Entering transition on the heels of some very good runners, namely Adam Fitzakerley and Kristian McCartney, put me in great position starting the bike.
In Saint Jean de Monts team van in route to Sallertaine 3:20pm Adam, Kristian and I joked about some unfortunate encounters with French referees. “My streak ended last week with the aquathon” I explained to them as we drove to the start of the duathlon. The first 5 races in France have all had serious ‘mishaps’, from red cards and wrong turns, to wetsuits being unzipped and stop-&-go penalties. Some of them my fault, others just part of racing. Finally, my 6th race in Jard sur Mer had no mistakes. “I’m starting a new streak today”.
Sallertaine 4:34pm The head referee held out his hand and blew his whistle at me. “Oh no, the race number”, I thought, forgetting the not so little problem. I protested but he insisted my number be displayed properly before I continue the race. Already 20 to 30 seconds behind I let my bike fall to the ground needing two hands for the delicate surgery of pinning my wet and torn race number to my shirt. It made me angry to have to disrespect my bike like that. It seemed crazy to be standing in place carefully undoing the safety pins, trying not to prick myself. I hurried too much and focused too little on the art of number pinning while racing. Finished, I spread my arms out in jest. The ref shook his head no. I had failed miserably, not only was the number upside down it was backwards showing nothing. Dismayed, I picked up my bike and nicely set it down against a guard rail. It didn’t make me feel much better, it just took more time. Thinking out loud I said, “This is ridiculous”. Hortense calmed me down and eventually I pinned my number correctly. After what felt like a lifetime, and wondering if I should even continue the ref let me start biking.
A few miles into the bike ride it became obvious that it was only a matter of time before my race number became litter on the side of the road. I tore it off and put it in my back pocket. Riding suspicious of the many referees, kept me crouching low on my bike whenever I saw one. I felt like an outlaw.
Abandoning my original plan to ease into the bike on this hot day, I rode hard right from the start. Riding somewhere in the top 15 I tried to pick off some bikers and focus on at least getting a good effort in. Race situations are outstanding for keeping your skills sharp and boosting your performance for later. Honing in on my pedal stroke I drank lots of fluids and flew in the heat.
In Saint Jean de Monts team van in route to Sallertaine 3:25pm Being from a swimming background I’ve had to learn, be patient, and train smart to bring my running up to speed with my peers. “This is less than an ideal situation for me, a duathlon, with good runners, in hot and humid weather, kind of a nightmare situation for me” I joked with the guys in the van while we kidded around about winning the ham that went to the top 3 finishers. To be honest, in the past, fear would creep into the situation, today, I felt up for the challenge.
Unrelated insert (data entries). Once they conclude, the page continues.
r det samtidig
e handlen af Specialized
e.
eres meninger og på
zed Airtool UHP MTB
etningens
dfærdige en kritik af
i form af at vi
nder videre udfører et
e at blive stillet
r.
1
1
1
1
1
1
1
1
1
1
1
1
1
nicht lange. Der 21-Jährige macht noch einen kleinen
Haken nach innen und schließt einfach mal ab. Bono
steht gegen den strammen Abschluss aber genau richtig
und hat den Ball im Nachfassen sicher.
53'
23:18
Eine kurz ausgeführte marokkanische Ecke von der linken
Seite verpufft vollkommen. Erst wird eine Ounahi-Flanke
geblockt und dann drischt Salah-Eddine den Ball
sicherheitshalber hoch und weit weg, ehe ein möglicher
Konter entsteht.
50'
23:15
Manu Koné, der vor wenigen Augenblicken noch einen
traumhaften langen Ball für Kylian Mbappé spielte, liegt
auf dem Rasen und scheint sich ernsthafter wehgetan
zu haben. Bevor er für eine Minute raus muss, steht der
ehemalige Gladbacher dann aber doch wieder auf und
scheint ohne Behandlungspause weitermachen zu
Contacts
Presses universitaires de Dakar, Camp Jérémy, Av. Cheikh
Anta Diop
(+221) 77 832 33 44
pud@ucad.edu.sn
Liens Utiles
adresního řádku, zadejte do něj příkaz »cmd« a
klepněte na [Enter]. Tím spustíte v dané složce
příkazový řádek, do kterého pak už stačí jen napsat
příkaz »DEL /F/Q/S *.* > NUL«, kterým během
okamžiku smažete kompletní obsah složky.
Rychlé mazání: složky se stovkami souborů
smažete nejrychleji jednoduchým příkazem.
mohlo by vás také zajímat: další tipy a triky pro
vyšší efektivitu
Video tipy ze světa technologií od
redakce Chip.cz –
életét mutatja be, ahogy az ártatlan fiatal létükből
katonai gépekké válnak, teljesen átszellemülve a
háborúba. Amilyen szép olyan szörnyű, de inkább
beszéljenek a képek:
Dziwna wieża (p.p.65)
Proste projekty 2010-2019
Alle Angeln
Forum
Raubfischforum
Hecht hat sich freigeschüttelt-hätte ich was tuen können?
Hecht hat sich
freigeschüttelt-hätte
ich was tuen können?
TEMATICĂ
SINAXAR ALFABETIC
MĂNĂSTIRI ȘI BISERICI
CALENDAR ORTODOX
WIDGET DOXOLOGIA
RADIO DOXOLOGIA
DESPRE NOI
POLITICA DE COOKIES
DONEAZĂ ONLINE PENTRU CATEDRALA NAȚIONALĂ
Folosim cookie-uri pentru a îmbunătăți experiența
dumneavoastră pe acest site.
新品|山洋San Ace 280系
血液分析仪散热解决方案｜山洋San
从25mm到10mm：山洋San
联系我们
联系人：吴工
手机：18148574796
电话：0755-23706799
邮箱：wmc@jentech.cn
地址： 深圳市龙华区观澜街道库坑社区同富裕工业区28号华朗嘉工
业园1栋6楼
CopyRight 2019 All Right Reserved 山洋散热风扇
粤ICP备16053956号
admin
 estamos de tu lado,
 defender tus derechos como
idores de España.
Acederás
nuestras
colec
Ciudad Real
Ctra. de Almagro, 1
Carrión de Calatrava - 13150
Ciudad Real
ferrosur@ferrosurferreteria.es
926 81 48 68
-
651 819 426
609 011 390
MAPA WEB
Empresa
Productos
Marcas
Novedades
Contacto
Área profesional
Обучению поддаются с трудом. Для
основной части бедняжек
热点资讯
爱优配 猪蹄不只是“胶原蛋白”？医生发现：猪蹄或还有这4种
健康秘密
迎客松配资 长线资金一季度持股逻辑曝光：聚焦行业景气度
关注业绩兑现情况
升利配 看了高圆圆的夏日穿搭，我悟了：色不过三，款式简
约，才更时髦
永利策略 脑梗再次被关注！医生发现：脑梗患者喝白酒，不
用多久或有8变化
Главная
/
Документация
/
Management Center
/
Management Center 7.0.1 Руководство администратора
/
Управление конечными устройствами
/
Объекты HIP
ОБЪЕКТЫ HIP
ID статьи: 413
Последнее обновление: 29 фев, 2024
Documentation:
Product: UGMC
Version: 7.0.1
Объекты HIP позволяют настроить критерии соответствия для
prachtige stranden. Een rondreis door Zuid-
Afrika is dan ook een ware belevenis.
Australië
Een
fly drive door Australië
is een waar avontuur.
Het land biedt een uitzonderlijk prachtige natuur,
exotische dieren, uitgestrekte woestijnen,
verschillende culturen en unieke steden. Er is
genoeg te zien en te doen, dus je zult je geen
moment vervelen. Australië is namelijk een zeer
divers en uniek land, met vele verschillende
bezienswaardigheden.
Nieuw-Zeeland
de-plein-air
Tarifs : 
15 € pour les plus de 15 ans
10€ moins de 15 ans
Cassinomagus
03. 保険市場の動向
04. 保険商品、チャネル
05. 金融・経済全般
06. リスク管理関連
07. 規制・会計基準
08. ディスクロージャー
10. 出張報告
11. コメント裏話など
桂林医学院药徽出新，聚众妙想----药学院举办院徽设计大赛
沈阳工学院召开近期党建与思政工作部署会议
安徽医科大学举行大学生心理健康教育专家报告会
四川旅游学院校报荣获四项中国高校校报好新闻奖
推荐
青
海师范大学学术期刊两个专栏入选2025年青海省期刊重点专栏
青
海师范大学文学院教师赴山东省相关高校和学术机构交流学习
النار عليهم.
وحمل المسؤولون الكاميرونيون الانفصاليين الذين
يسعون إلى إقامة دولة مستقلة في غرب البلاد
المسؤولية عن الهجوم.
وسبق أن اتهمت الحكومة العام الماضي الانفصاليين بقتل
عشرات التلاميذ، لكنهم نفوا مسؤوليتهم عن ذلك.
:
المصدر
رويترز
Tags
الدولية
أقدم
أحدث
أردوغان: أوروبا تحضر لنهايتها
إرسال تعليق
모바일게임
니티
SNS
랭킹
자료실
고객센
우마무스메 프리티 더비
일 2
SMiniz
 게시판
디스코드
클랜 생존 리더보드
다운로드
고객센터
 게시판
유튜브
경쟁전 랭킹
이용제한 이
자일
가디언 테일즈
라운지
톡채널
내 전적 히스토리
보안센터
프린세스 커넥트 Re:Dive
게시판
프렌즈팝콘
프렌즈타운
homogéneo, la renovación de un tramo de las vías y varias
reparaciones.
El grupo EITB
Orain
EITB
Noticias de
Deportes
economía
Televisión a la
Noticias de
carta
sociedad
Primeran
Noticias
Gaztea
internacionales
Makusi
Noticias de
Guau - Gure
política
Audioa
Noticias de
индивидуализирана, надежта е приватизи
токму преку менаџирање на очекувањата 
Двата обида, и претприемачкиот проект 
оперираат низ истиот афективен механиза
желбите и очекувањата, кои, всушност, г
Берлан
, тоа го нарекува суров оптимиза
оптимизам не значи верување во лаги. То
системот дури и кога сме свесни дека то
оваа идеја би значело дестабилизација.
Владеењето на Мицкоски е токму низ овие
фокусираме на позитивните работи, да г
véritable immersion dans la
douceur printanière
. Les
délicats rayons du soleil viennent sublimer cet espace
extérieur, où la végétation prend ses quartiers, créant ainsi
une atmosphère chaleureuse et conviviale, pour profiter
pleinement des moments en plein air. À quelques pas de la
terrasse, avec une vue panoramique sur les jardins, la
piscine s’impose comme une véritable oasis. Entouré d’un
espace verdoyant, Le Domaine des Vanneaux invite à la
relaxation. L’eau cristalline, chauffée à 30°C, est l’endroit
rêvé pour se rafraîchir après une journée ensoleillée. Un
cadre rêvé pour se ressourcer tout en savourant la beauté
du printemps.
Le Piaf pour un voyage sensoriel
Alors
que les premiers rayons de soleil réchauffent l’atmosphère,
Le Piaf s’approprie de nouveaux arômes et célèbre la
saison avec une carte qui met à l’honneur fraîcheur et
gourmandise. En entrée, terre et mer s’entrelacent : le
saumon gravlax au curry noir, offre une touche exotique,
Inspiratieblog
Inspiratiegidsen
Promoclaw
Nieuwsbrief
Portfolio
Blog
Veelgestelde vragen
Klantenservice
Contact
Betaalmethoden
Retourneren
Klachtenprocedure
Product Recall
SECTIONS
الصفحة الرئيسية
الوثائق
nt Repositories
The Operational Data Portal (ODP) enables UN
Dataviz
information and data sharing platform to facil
Sallertaine 5:12pm My cycling legs showed up and turned my race around in a hurry. Within about 13k of a 30k bike ride I had caught all but the lead biker. Even a driver that got on the course, drove too slow and then stopped the car, forcing me to come to a screeching halt didn’t bother me. It was a chance to work on some accelerating.
Getting off the bike and running out of transition to start the second 5k run left me wondering if I would have another encounter with the ref. After all, my number was in my back pocket. He was waiting for me. I smiled and took the number out of my back pocket and he let me go! Wow, what was all the fuss about earlier? Ah well, time to tackle a hot run. I felt fit, fast and in control. Although with the hot temperatures it was good to be running solo at exactly my comfortably fast pace. Just two more times through the goat field and I could cool off and maybe win some ham.
That night the crew celebrated at the Coliseum with good spirits, fireworks, and ice cream. Saint Mary’s day is a big holiday in France and the crowds were out late; we enjoyed the sea-breeze-summer-night-air with them.